P.S. Winslow is very grateful to Rowdy...

Mr. H. said...


That is great, I hope he really likes it. "Daniel thought it was dinner"...LOL

Rowdy has been eating this for almost two weeks now and still loves it so I guess we did OK. I might do as you suggested and make up something for the cats as well.

Silke said...

Ok, Winslow is NOT convinced... I am surprised, but he is so picky!! Do you season yours with something? I wonder if it's too bland for him.

Mr. H. said...

We did add a tad of salt to the mixture when cooking it up but that is it. I have noticed that Rowdy prefers to eat it warm. He gobbles it up if warm and does not if it is cold.

Robbyn said...

love the video...Rowdy is so cute! We make some of our own dog food, too, but the dry kibble we still buy at the store. Kaleb loves treats of apple slices and whatever fruit or grains we have in the kitchen at the time...and loves berries :)

Mr. H. said...


That's great that Kaleb eats such things. I will have to test the raw apple slices out on Rowdy and see what he thinks. He does like frozen cranberries.:)

Diane@Peaceful Acres said...

Wow, Mike this got really long...I'm guessing it was a great topic. We all love our dogs!

I was "blessed" with The Beautiful Blogger Award and I'm passing it on to you guys! (I'm sorry, I have to!) I'll be posting it on Tuesday if you want to come and claim it!

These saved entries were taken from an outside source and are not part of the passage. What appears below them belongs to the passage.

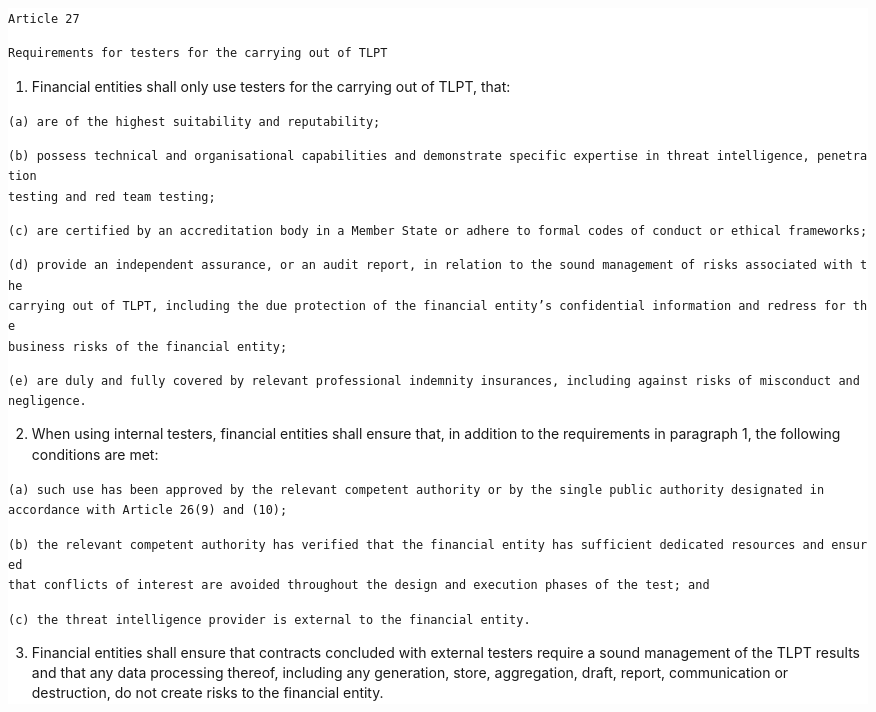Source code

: 
```
Article 27
```
```
Requirements for testers for the carrying out of TLPT
```
1. Financial entities shall only use testers for the carrying out of TLPT, that:

```
(a) are of the highest suitability and reputability;
```
```
(b) possess technical and organisational capabilities and demonstrate specific expertise in threat intelligence, penetration
testing and red team testing;
```
```
(c) are certified by an accreditation body in a Member State or adhere to formal codes of conduct or ethical frameworks;
```
```
(d) provide an independent assurance, or an audit report, in relation to the sound management of risks associated with the
carrying out of TLPT, including the due protection of the financial entity’s confidential information and redress for the
business risks of the financial entity;
```
```
(e) are duly and fully covered by relevant professional indemnity insurances, including against risks of misconduct and
negligence.
```
2. When using internal testers, financial entities shall ensure that, in addition to the requirements in paragraph 1, the
following conditions are met:

```
(a) such use has been approved by the relevant competent authority or by the single public authority designated in
accordance with Article 26(9) and (10);
```
```
(b) the relevant competent authority has verified that the financial entity has sufficient dedicated resources and ensured
that conflicts of interest are avoided throughout the design and execution phases of the test; and
```
```
(c) the threat intelligence provider is external to the financial entity.
```
3. Financial entities shall ensure that contracts concluded with external testers require a sound management of the TLPT
results and that any data processing thereof, including any generation, store, aggregation, draft, report, communication or
destruction, do not create risks to the financial entity.
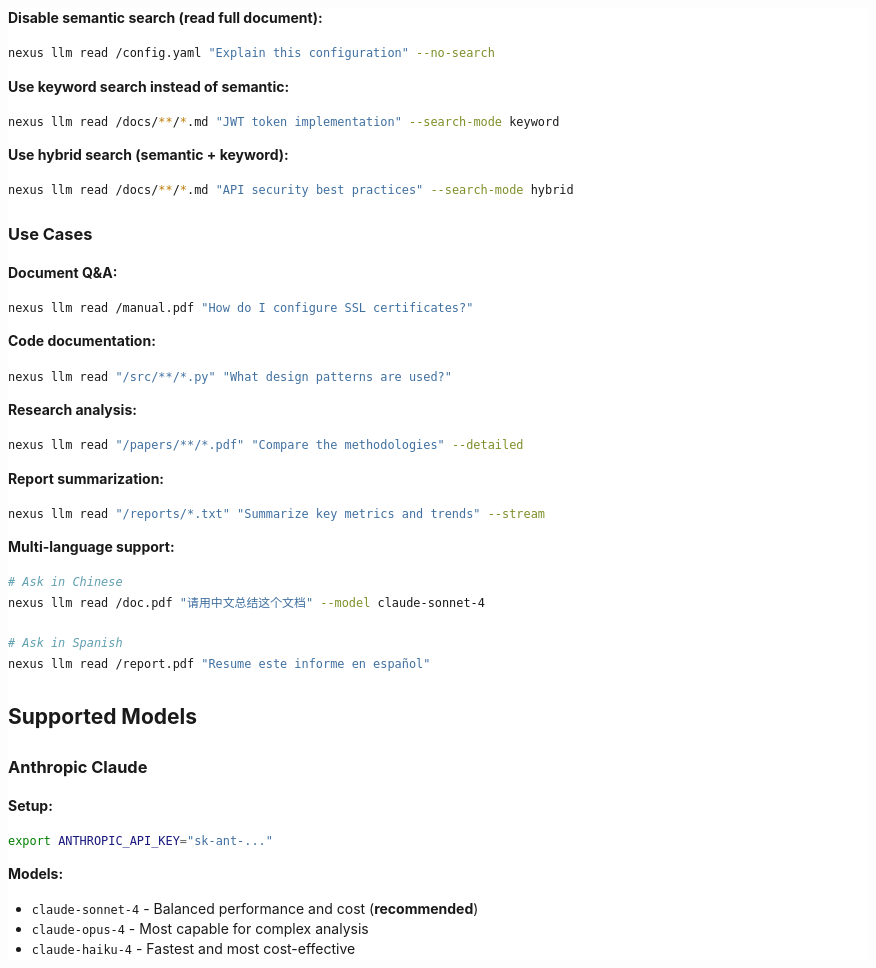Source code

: **Disable semantic search (read full document):**
```bash
nexus llm read /config.yaml "Explain this configuration" --no-search
```

**Use keyword search instead of semantic:**
```bash
nexus llm read /docs/**/*.md "JWT token implementation" --search-mode keyword
```

**Use hybrid search (semantic + keyword):**
```bash
nexus llm read /docs/**/*.md "API security best practices" --search-mode hybrid
```

### Use Cases

**Document Q&A:**
```bash
nexus llm read /manual.pdf "How do I configure SSL certificates?"
```

**Code documentation:**
```bash
nexus llm read "/src/**/*.py" "What design patterns are used?"
```

**Research analysis:**
```bash
nexus llm read "/papers/**/*.pdf" "Compare the methodologies" --detailed
```

**Report summarization:**
```bash
nexus llm read "/reports/*.txt" "Summarize key metrics and trends" --stream
```

**Multi-language support:**
```bash
# Ask in Chinese
nexus llm read /doc.pdf "请用中文总结这个文档" --model claude-sonnet-4

# Ask in Spanish
nexus llm read /report.pdf "Resume este informe en español"
```

## Supported Models

### Anthropic Claude

**Setup:**
```bash
export ANTHROPIC_API_KEY="sk-ant-..."
```

**Models:**
- `claude-sonnet-4` - Balanced performance and cost (**recommended**)
- `claude-opus-4` - Most capable for complex analysis
- `claude-haiku-4` - Fastest and most cost-effective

Have a great weekend...what's left.

Mr. H. said...

Thanks Diane.:)

Sheryl at Providence Acres Farm said...

I have enjoyed reading your blog!

Excellent and informative post! I am getting a new puppy soon and am considering going with natural food that we grow ourselves.

Mr. H. said...


Thanks for stopping by.:) I think you will feel much better about feeding your new puppy homemade and homegrown ingredients. our little guy seems to be thriving and we don't have to wonder what is in his food as we make it ourselves.

Amara said...

I think homemade dog food is a great idea. Higher quality and it sounds like you're doing some serious reading on canine nutrition. Just wanted to caution against garlic and other alliums. Ive read it can cause hemolytic anemia in dogs (and cats to a greater extent) when sufficient amounts of garlic or onions are eaten. How much I'm not sure... but something to keep in mind.

Mr. H. said...

Hello Amara,

Thanks for the information. We don't use any onions but have been adding a bit of garlic. Perhaps I should do a little more research on it. Thanks for stopping by.

meemsnyc said...

That's great that you make your own dog food!! Healthier too for them. In the photo it looks cooked. I've read that you can give dogs rare meats too.